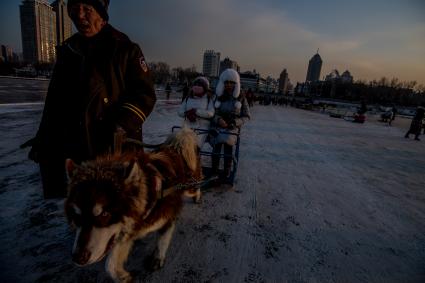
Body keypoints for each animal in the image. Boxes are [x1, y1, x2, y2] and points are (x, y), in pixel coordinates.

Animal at [64, 127, 202, 282]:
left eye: (104, 214)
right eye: (76, 216)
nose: (78, 258)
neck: (149, 195)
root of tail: (178, 143)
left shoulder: (167, 216)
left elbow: (163, 240)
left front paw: (158, 257)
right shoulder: (126, 230)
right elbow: (110, 264)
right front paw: (122, 276)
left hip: (188, 188)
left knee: (198, 186)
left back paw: (198, 196)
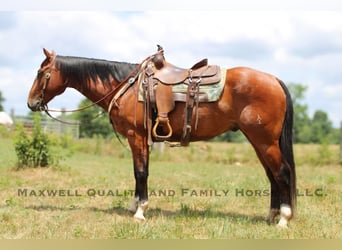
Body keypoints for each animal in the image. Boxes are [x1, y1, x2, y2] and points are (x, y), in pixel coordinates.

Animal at [26, 47, 296, 228]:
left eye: (41, 72)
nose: (31, 103)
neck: (125, 86)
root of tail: (274, 80)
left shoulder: (136, 137)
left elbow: (141, 172)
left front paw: (140, 211)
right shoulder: (138, 139)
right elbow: (137, 172)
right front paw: (134, 205)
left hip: (264, 141)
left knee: (281, 173)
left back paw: (283, 219)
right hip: (258, 141)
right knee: (271, 175)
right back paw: (271, 216)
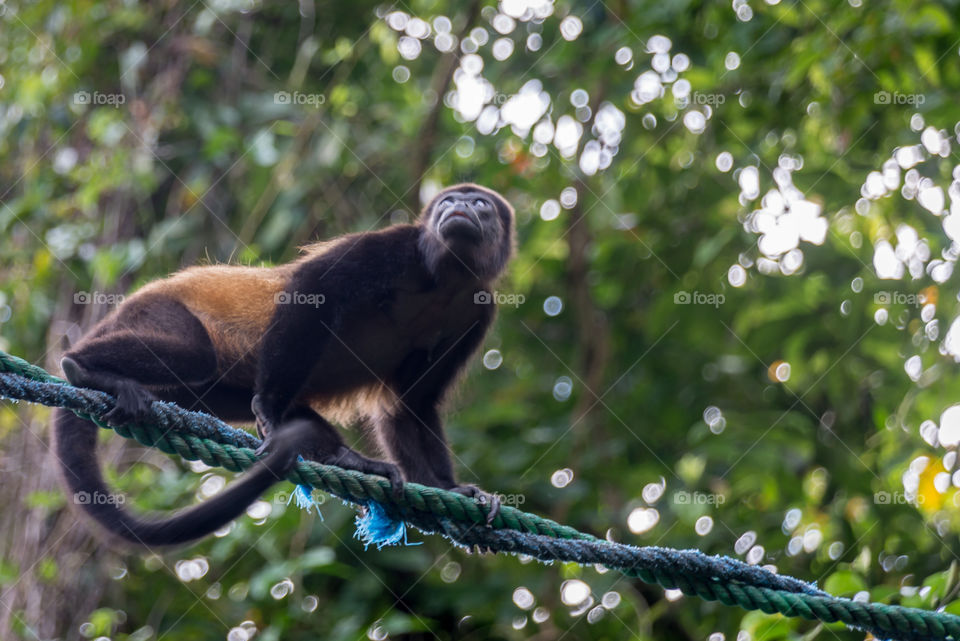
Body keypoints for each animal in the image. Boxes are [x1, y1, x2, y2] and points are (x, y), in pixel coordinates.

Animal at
※
## EXERCISE AIM
In your copy of the data above, leave out the pictures and repeat everything else exactly.

## ANSWER TO THIS EXERCISE
Body keypoints for each animal in the image. Boxes are [x1, y1, x2, y2] and points are (x, y), in pixel coordinates.

Animal at [64, 127, 202, 282]:
left eye: (104, 214)
right eye: (76, 216)
nose: (78, 258)
neck: (149, 195)
root of tail: (178, 143)
left shoulder: (167, 216)
left elbow: (163, 240)
left front paw: (158, 257)
right shoulder: (126, 230)
right elbow: (110, 264)
right front paw: (122, 276)
left hip: (188, 188)
left knee: (198, 186)
left back paw: (198, 196)
Body keypoints for each animal in the image. Boxes are [x1, y1, x2, y2] and points are (x, y), in pixel coordinates.

Animal at [26, 47, 296, 228]:
left eye: (41, 72)
nose: (31, 103)
neck: (125, 86)
root of tail: (274, 80)
left shoulder: (136, 137)
left elbow: (141, 172)
left front paw: (140, 211)
right shoulder: (138, 139)
right elbow: (137, 172)
right front paw: (134, 205)
left hip: (264, 141)
left knee: (281, 173)
left back paw: (283, 219)
right hip: (258, 141)
right knee: (271, 175)
right back paw: (271, 216)
Body keypoints for each animal in the image. Boxes are [x1, y1, x2, y2] and points are (x, y), in pixel coordinates.

Animal at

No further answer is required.